The State of Observability 2022 report, from Enterprise Strategy Group in collaboration with Splunk – which granted, is certainly not an impartial player – claims a wealth of benefits are being seen by companies which have already embraced the technology.

It says leaders – defined as those who have had an observability practice for 24 months or more – are able to cut downtime costs by 90 percent, and have launched 60 percent more products or revenue streams from AppDev teams in the last year compared to beginners. ‘Leaders’ among the 1,250 ‘observability practitioners, managers and experts’ surveyed globally, are also 2.1 times more likely to say they can detect problems in internally developed applications in minutes, and have a 69 percent better mean time to resolution for unplanned downtime or performance degradation. 

Local figures are a little less clear. While Splunk does reveal some details for the Australian and New Zealand market – notably a significantly higher likelihood to have consolidated application performance management tools and teams with their observability practice, at 38 percent versus 21 percent globally – there’s no specifics provided on what A/NZ leaders have achieved using observability.

We are, however, apparently much less likely to use open-source tools for observability, at 42 percent versus 60 percent globally, despite being among those with the highest rates of using a single cloud. And just 44 percent of A/NZ organisations say application development teams have a say in the purchase of observability tools, versus 60 percent across other countries. 

Spiros Xanthos, Splunk general manager of observability, says the most sophisticated observability practitioners have given themselves an edge in digital transformation, while ‘massively’ cutting costs associated with downtime and boosting their ability to out-innovate the competition. 

“The observability leaders are more competitive, more resilient and more efficient as a result,” Xanthos says. 

It’s the increased complexity of running hybrid architectures and multicloud operations that are driving observability. Seventy percent of survey respondents are using multiple cloud services. Seventy-five percent say they have many cloud native applications running in multiple environments.

And while just 34 percent of internally developed applications are cloud native (leaders are more likely to report commonly running cloud-native applications), 67 percent of organisations expect that number to increase over the next 12 months, with more than three-quarters expanding their observability tools and capabilities in the same timelines. 

For those organisations looking to invest in observability, a lack of staff is a key issue. 

But companies across all maturity levels also reported struggling with the ability to correlate data from multiple sources in a timely fashion, and collecting amounts of data that exceed human capacity to digest. 

That’s a problem that was also highlighted in The 2022 State of Observability and Log Management report from Era Software says observability data volumes are exploding, fueled by data coming from infrastructure such as storage, network, CPU and VMs; security, cloud services, containerised applications, microservices and Kubernetes, among others. That report notes that log volumes could increase between 50 percent to quintuple this year, leaving companies with exabytes of data to manage in five years.

The adoption of cloud, modern applications, Kubernetes, public cloud, and edge is behind this massive growth in observability data volumes. And for some organisations, log data volumes are already approaching the exabyte range.
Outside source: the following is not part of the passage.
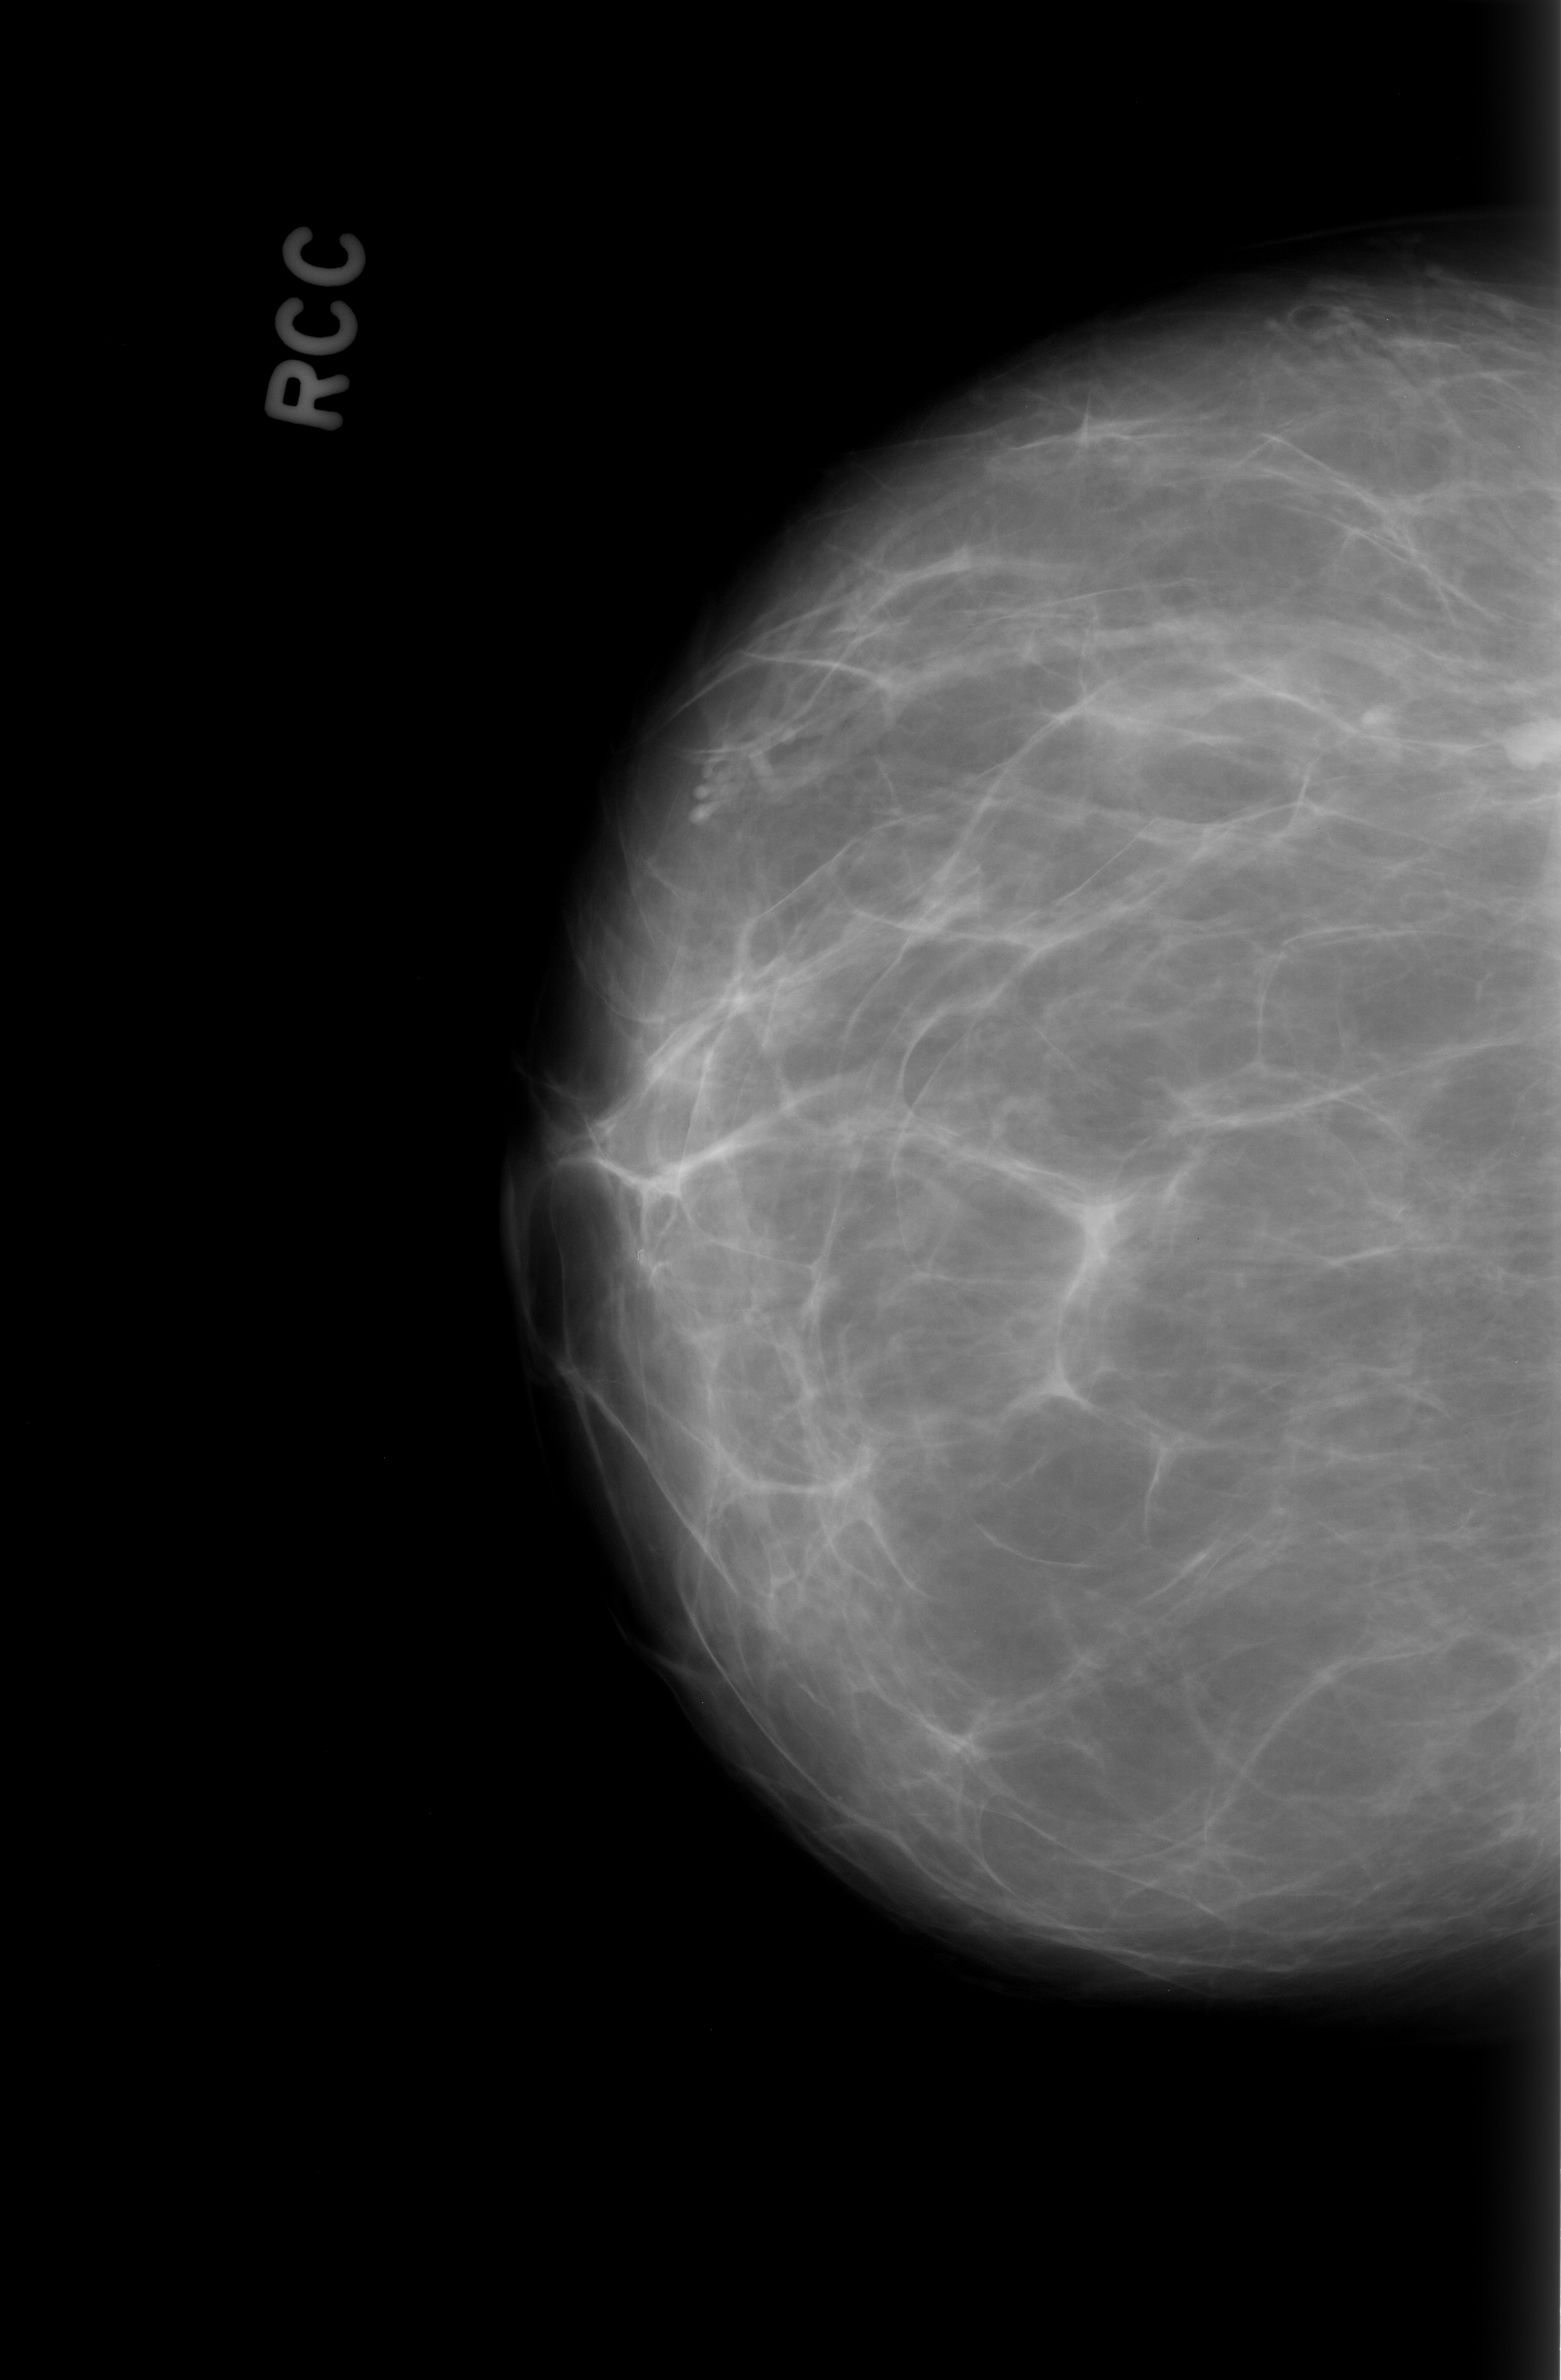
Scanned film-screen mammogram; right breast; craniocaudal (CC) view; breast composition: almost entirely fatty (BI-RADS density category 1 of 4); 1561 × 2380 image matrix.
Marked abnormalities (boxes around the expert regions of interest):
- mass, shape lobulated, margins circumscribed; BI-RADS assessment category 3; subtlety rating 5 on a 1 (subtle) to 5 (obvious) scale; outcome (as recorded, no biopsy): benign without callback (not worked up further): bounding box <1501,708,1561,771> (left, top, right, bottom; pixels)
“While it appears that observability is a straightforward goal, many companies are realising that existing monitoring tools are unable to keep up with the massive data volumes created by modern digital systems,” Persen says. 

“CIOs and business leaders need to rethink how they can solve today’s high-volume data and infrastructure management problems with strategy and architecture around observability.”

As to how leaders are addressing the situation, Xanthos says those with more mature practices tend to use more tools, but fewer vendors, consolidating with vendors and tooling which best fit their needs to gain lower training costs, better interoperability and simpler purchasing and onboarding processes. 

“Other widely adopted practices among observability leaders include using CI/CD to automate the delivery of new code (96 percent) and AIOps to facilitate event correlation and analysis (71 percent),” Xanthos says.

“Organisations have turned to AIOps in particular to respond to incidents with greater intelligence and automation and detect anomalies faster. And they’re getting results: Faster mean time to detect and repair, faster root cause diagnosis, and an improved ability to gather data to gain a complete picture of the infrastructure.

“Topping the main challenges and concerns associated with observability is the astronomical volume of data. That points to the appeal – the necessity – of AI/ML solutions. AI/ML can address the skills gap as well, thus alleviating project delays, burnout, resignations and more.”